Review of "GENKI (third edition)" from a Japanese's eye #3 『げんき』(第3版)レビュー いち日本人の視点から 第3回

(※Written in Japanese below 下に日本語訳あります)
Hello, Japanese learners. There is a famous Japanese textbook, "GENKI (third edition)." I'm reviewing it on this blog series, and this article is #3 where mainly lesson 3 are discussed. Besides, from #3 Japanese translation of this article is provided with at the end.
Here are contents:
  1. The aim of this blog series
  2. About particles に and へ
  3. About ぜんぜん
  4. Japaneses' view of food
  1. The aim of this blog series
Firstly I'd like to express again the aim of the "GENKI" review blog series, because I have slightly changed in direction. Even if there are few people, I try to report them a simple impression of an ordinary Japanese.
In #1 and #2, I had been eager to complement grammatical explanations of the textbook. But I found myself unable to do it for now. For instance, on the matter of particle は, I had written that は makes a kind of field, as a supplementary explanation of lesson1. But GENKI has a perfect description over は on page 91. Then it is clear to me that until I have read out whole of GENKI I can't give any supplementary explanations. Instead of it, I prefer hanging around and delivering my chats to some enthusiasts of Japanese.
  1. About particles に and へ
The explanations on page 89 and 90 are very interesting to me, which say that you cannot write 日曜日 へ 京都に 行きます for example, because へ doesn't have the function as "the time at which an event takes place." And it may be more confusing beginners that you cannot write 毎晩 に テレビを見ます because 毎晩 doesn't precede particle に. Such kind of things are not being conscious of by typical native Japanese. Accordingly, after mastering Japanese as a second language you will be someone smarter than native Japanese at least linguistically. Many examples may be needed to acquire a good sense of particles に and へ, so in order to grasp the whole picture of Japanese grammar, I may not worry about them so much and go on, if I were you.
  1. About ぜんぜん
Page 91 explains ぜんぜん, claiming that ぜんぜん appears only in negative sentences. But in actual Japanese conversations ぜんぜん is often used in affimative sentences. This change of usage occured not so long ago, so in formal documents we cannot use ぜんぜん in affimative sentences. But in order to show how strongly we think of something, ぜんぜん in affimative sentences ranks high among ways of speaking.

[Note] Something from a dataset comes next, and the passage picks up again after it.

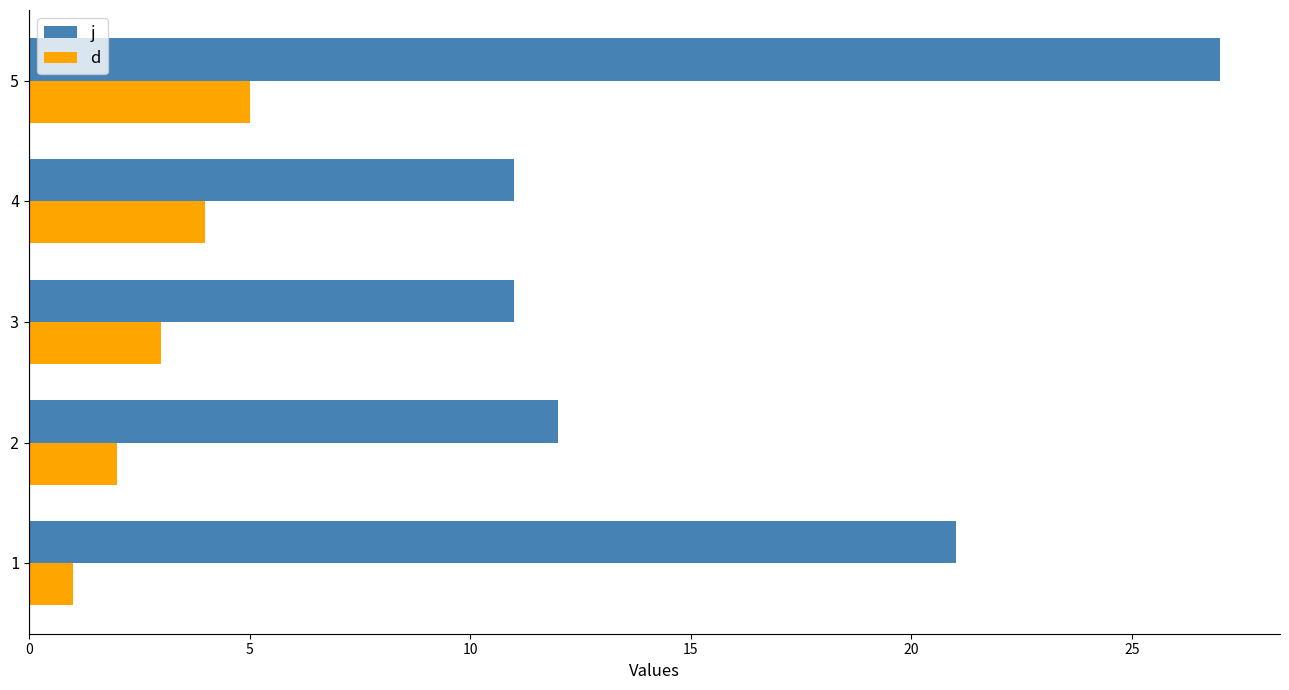

What is the sum of all j values?

82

  1. Japaneses' view of food
In advance please let me point out that there is a problem in dialogue II (page 82), 晩ご飯は?食べません. Which is true, Mary will not eat out so need supper home, or she will eat out so not need supper home? This ambiguity seems fatal as a textbook, I think.
Furthermore, these phrases reveal a cultral difference which may be far more important. Even if host mother doesn't ask the question, shouldn't Mary tell host mother whether she will eat out or not beforehand? I don't mention not only host mother's trouble but also food loss, which I think many Japanese people don't like. How am I explain it? For example, in restaurants I frequently come across people who order reduce the amount of rice by half, because otherwise they couldn't eat all. Attention please that the purpose of the order is not saving money because reducing rice doesn't lower the price, but purely avoiding food loss. Simply they don't want to leave food. Quite a few people have been taught in their childhood that a god lives in each grain of rice, and many people (including me) think it's true from an ethical standpoint. So, after mastaring Japanese I hope Mary share the feeling to cherish food and avoid food loss together.
『げんき』(第3版)レビュー いち日本人の視点から 第3回
  1. このブログシリーズの狙い
  2. 「に」と「は」について
  3. 「ぜんぜん」について
  4. 日本人の食べ物に対する意識
  1. このブログシリーズの狙い
  1. 「に」と「は」について
89ページと90ページの説明はとても興味深く読みました。例えば「日曜日 へ 京都に行きます。」とは書けない、なぜなら「へ」は「その出来事が起きた時間」を示すという機能は持っていないから、などという記述がありました。また、「毎晩 に テレビを見ます」とも書けない、なぜなら「毎晩」という単語は「に」を伴わないから、などというのはさらに日本語初学者を混乱させる箇所かもしれません。このような事柄は、典型的な日本人には意識もされていません。ということは結果的に、あなたが第二言語として日本語を習得したら、あなたは少なくとも言語学的な面で、日本人より優れた存在になることでしょう。「に」や「へ」についての適切な感覚を身につけるには多くの例(に触れること)が必要かもしれません、だから、日本語文法の全体像を把握するためには、もし私だったら、あまり「に」や「へ」にこだわりすぎず、先に進むかもしれません。